Seka mengusap keringat yang bercucuran, ini kali pertama dia mendobrak pintu seseorang ditambah secara brutal. Lantra menghembuskan napas kasar, dia menggulung lengan bajunya memperlihatkan ototnya yang sayangnya tak terlihat.

“Dua ... Tigaa!!”

Mereka semua berlari dengan langkah bersamaan, mengerahkan seluruh tenaga untuk mendobrak pintu. Ekspresi mereka melongo ketika pintu berhasil mereka dobrak. Antara kaget dengan kemampuan mereka dan memikirkan reaksi Gustira mengenai pintu kost yang rusak.

“Kamar Gustira!” teriak Bita, tak sabar melihat kondisi Gustira. Dia gusar, gelisah dan bayi dalam kandungannya pun merasakan itu.

Lantra berlari ke arah kamar yang lagi-lagi tertutup rapat. Dia mengetuk pintu, memanggil Gustira beberapa kali, namun tak mendengar Gustira menyahut. “Lo anjenggg ... kalau mau buat gue frustrasi jangan kaya gini. GUSTIRA!”

Persetan dengan Gustira yang akan marah karena dirinya tidak sopan sebagai adik. Gustira juga kurang ajar membuat jantungnya tak karuan.

“Mana Gustira?” tanya Angkasa.

“Gustira bagaimana?” kali ini Bita yang bertanya dengan raut yang masih sama, butuh kepastian bahwa Gustira baik-baik saja.

Lantra mengusap wajahnya.
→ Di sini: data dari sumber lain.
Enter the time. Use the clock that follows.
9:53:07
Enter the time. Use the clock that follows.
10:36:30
Dia menghela napas lelah. “Sementara waktu gue belum bisa kasih jawaban bahwa anak lo nggak akan yatim karena pintu ini juga dikunci dari dalam.”

“J-jadi mau didobrak lagi?” pertanyaan Seka terdengar seperti usulan. Lantra menepuk bahu pria berkaca mata yang berada di sampingnya ini. kepalanya mengangguk lalu berseru. “SIAAAP!”
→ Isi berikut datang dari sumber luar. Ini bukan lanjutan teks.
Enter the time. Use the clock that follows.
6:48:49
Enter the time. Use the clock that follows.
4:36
Padahal badan serasa remuk saat beradu dengan tembok, tapi ya sudahlah Angkasa akan berkorban sekali lagi demi kesejateraan pertemanan. Seka pun mengangguk lesu, semoga saja badannya tidak biru-biru  setelah ini. pertemanan ini ternyata semakin erat tanpa mereka sadari. Pertemanan yang didasari tanpa ketulusan berujung menyayangi satu sama lain.

Gelap, itu yang mereka lihat saat pintu terbuka. Kamar ini terasa sangat dingin, kaki mereka tak sengaja menginjak pakaian yang berserakan dan alat makan yang berada di mana-mana. Tangan Bita menggerayangi tempat saklar lampu berada. Ketika Bita akan menyalakan lampu, kakinya menginjak sesuatu yang menusuk telapak kakinya.

“Aw!” Bita meringis. Ketiga pria itu menoleh ke arah sumber suara, dengan panik mereka berkata secara serempak. “KENAPA?”

“Kayanya kalian jangan ada yang bergerak, ada pecahan kaca!” ujar Bita sambil menahan sakit di telapak kakinya. Dia berusaha berdiri dan menyalakan sumber lampu. Kini semuanya terlihat, darah yang mengalir dari telapak kaki Bita pun berhasil membuat Angkasa berteriak heboh.

“Ya Allah Bita, darah lo!”

Semua orang tertuju padanya, sedangkan Bita tertuju pada seseorang yang sedang tertidur di pojok ranjang menggunakan selimut yang menutupi seluruh tubuh pria itu. Bita memfokuskan motif aneh yang terdapat di selimut. Tunggu ....

“Gustira berdarah!” teriak Bita sambil menunjuk Gustira. “Dia dulu, gue enggak kenapa-kenapa.”

Lantra membuka selimut yang menutupi tubuh Gustira. Dia mengecek napas Gustira barangkali otak Gustira sudah rusak maksimal dan membuat pria itu nekat mengakhiri hidupnya. Dia memencet hidung mancung Gustira, ingin tahu apakah kesadaran Gustira masih ada atau Gustira pingsan. Tubuh Gustira bergerak pelan, die melenguh, matanya secara perlahan terbuka. Bulu mata lentik itu mengerjap berkali-kali, cahaya lampu membuat Gustira memejamkan mata kembali.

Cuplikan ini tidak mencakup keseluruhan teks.